Raw records:
⁂

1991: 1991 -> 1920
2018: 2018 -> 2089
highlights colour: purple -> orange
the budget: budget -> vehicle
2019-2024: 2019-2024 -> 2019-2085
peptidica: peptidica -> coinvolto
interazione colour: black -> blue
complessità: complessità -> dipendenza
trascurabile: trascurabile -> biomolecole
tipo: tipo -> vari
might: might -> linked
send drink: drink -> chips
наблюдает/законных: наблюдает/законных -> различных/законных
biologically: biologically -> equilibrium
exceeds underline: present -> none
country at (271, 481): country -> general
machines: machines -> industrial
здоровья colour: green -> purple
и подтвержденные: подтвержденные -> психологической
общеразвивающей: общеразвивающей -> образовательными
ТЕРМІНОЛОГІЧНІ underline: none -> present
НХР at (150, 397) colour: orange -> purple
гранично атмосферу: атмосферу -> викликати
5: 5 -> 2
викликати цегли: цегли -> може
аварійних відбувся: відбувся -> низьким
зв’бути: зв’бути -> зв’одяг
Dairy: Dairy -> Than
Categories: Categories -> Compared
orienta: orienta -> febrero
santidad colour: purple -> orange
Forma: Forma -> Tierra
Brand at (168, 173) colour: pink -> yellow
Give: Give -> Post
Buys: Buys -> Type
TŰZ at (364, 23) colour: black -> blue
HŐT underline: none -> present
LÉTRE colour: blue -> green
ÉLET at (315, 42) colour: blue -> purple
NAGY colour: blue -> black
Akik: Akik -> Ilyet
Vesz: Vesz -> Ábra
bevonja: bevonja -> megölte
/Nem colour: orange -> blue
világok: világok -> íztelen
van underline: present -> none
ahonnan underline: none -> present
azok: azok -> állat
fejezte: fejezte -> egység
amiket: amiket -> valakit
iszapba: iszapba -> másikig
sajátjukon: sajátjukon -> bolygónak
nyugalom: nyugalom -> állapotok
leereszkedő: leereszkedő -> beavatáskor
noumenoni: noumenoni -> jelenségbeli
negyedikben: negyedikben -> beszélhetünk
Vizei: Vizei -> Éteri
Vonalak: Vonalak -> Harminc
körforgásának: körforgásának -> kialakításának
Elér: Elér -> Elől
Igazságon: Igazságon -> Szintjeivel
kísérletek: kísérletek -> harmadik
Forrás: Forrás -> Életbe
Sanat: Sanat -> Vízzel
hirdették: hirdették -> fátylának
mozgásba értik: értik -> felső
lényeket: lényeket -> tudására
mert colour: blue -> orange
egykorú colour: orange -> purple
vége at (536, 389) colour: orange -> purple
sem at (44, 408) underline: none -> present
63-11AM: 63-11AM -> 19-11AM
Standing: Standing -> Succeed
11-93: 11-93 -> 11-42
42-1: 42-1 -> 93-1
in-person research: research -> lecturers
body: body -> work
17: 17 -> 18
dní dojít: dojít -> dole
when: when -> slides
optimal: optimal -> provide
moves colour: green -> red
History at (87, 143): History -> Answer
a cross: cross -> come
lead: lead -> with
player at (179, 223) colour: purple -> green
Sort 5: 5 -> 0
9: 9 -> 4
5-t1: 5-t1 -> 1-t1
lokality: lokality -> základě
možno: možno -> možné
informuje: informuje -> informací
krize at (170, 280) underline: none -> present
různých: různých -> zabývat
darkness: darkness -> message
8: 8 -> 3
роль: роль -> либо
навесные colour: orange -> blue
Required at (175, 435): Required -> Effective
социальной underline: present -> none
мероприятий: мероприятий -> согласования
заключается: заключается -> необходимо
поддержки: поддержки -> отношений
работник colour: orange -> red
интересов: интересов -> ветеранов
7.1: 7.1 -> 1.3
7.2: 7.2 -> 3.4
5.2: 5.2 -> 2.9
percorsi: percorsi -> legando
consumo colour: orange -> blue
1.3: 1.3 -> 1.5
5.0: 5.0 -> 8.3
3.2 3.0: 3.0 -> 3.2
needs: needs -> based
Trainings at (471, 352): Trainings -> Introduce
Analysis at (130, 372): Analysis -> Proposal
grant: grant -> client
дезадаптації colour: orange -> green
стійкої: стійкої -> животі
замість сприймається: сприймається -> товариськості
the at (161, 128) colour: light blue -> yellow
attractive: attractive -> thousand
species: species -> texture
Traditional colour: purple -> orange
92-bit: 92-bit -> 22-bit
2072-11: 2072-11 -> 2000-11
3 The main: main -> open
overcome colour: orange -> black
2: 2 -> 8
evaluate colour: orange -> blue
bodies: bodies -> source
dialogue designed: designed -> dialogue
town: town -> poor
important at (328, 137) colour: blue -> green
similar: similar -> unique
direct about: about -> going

⁂

● WHAT IS NEEDED: Reproduce every row above word for word, keeping the original order.

● EXERCISE RESULT:
1991: 1991 -> 1920
2018: 2018 -> 2089
highlights colour: purple -> orange
the budget: budget -> vehicle
2019-2024: 2019-2024 -> 2019-2085
peptidica: peptidica -> coinvolto
interazione colour: black -> blue
complessità: complessità -> dipendenza
trascurabile: trascurabile -> biomolecole
tipo: tipo -> vari
might: might -> linked
send drink: drink -> chips
наблюдает/законных: наблюдает/законных -> различных/законных
biologically: biologically -> equilibrium
exceeds underline: present -> none
country at (271, 481): country -> general
machines: machines -> industrial
здоровья colour: green -> purple
и подтвержденные: подтвержденные -> психологической
общеразвивающей: общеразвивающей -> образовательными
ТЕРМІНОЛОГІЧНІ underline: none -> present
НХР at (150, 397) colour: orange -> purple
гранично атмосферу: атмосферу -> викликати
5: 5 -> 2
викликати цегли: цегли -> може
аварійних відбувся: відбувся -> низьким
зв’бути: зв’бути -> зв’одяг
Dairy: Dairy -> Than
Categories: Categories -> Compared
orienta: orienta -> febrero
santidad colour: purple -> orange
Forma: Forma -> Tierra
Brand at (168, 173) colour: pink -> yellow
Give: Give -> Post
Buys: Buys -> Type
TŰZ at (364, 23) colour: black -> blue
HŐT underline: none -> present
LÉTRE colour: blue -> green
ÉLET at (315, 42) colour: blue -> purple
NAGY colour: blue -> black
Akik: Akik -> Ilyet
Vesz: Vesz -> Ábra
bevonja: bevonja -> megölte
/Nem colour: orange -> blue
világok: világok -> íztelen
van underline: present -> none
ahonnan underline: none -> present
azok: azok -> állat
fejezte: fejezte -> egység
amiket: amiket -> valakit
iszapba: iszapba -> másikig
sajátjukon: sajátjukon -> bolygónak
nyugalom: nyugalom -> állapotok
leereszkedő: leereszkedő -> beavatáskor
noumenoni: noumenoni -> jelenségbeli
negyedikben: negyedikben -> beszélhetünk
Vizei: Vizei -> Éteri
Vonalak: Vonalak -> Harminc
körforgásának: körforgásának -> kialakításának
Elér: Elér -> Elől
Igazságon: Igazságon -> Szintjeivel
kísérletek: kísérletek -> harmadik
Forrás: Forrás -> Életbe
Sanat: Sanat -> Vízzel
hirdették: hirdették -> fátylának
mozgásba értik: értik -> felső
lényeket: lényeket -> tudására
mert colour: blue -> orange
egykorú colour: orange -> purple
vége at (536, 389) colour: orange -> purple
sem at (44, 408) underline: none -> present
63-11AM: 63-11AM -> 19-11AM
Standing: Standing -> Succeed
11-93: 11-93 -> 11-42
42-1: 42-1 -> 93-1
in-person research: research -> lecturers
body: body -> work
17: 17 -> 18
dní dojít: dojít -> dole
when: when -> slides
optimal: optimal -> provide
moves colour: green -> red
History at (87, 143): History -> Answer
a cross: cross -> come
lead: lead -> with
player at (179, 223) colour: purple -> green
Sort 5: 5 -> 0
9: 9 -> 4
5-t1: 5-t1 -> 1-t1
lokality: lokality -> základě
možno: možno -> možné
informuje: informuje -> informací
krize at (170, 280) underline: none -> present
různých: různých -> zabývat
darkness: darkness -> message
8: 8 -> 3
роль: роль -> либо
навесные colour: orange -> blue
Required at (175, 435): Required -> Effective
социальной underline: present -> none
мероприятий: мероприятий -> согласования
заключается: заключается -> необходимо
поддержки: поддержки -> отношений
работник colour: orange -> red
интересов: интересов -> ветеранов
7.1: 7.1 -> 1.3
7.2: 7.2 -> 3.4
5.2: 5.2 -> 2.9
percorsi: percorsi -> legando
consumo colour: orange -> blue
1.3: 1.3 -> 1.5
5.0: 5.0 -> 8.3
3.2 3.0: 3.0 -> 3.2
needs: needs -> based
Trainings at (471, 352): Trainings -> Introduce
Analysis at (130, 372): Analysis -> Proposal
grant: grant -> client
дезадаптації colour: orange -> green
стійкої: стійкої -> животі
замість сприймається: сприймається -> товариськості
the at (161, 128) colour: light blue -> yellow
attractive: attractive -> thousand
species: species -> texture
Traditional colour: purple -> orange
92-bit: 92-bit -> 22-bit
2072-11: 2072-11 -> 2000-11
3 The main: main -> open
overcome colour: orange -> black
2: 2 -> 8
evaluate colour: orange -> blue
bodies: bodies -> source
dialogue designed: designed -> dialogue
town: town -> poor
important at (328, 137) colour: blue -> green
similar: similar -> unique
direct about: about -> going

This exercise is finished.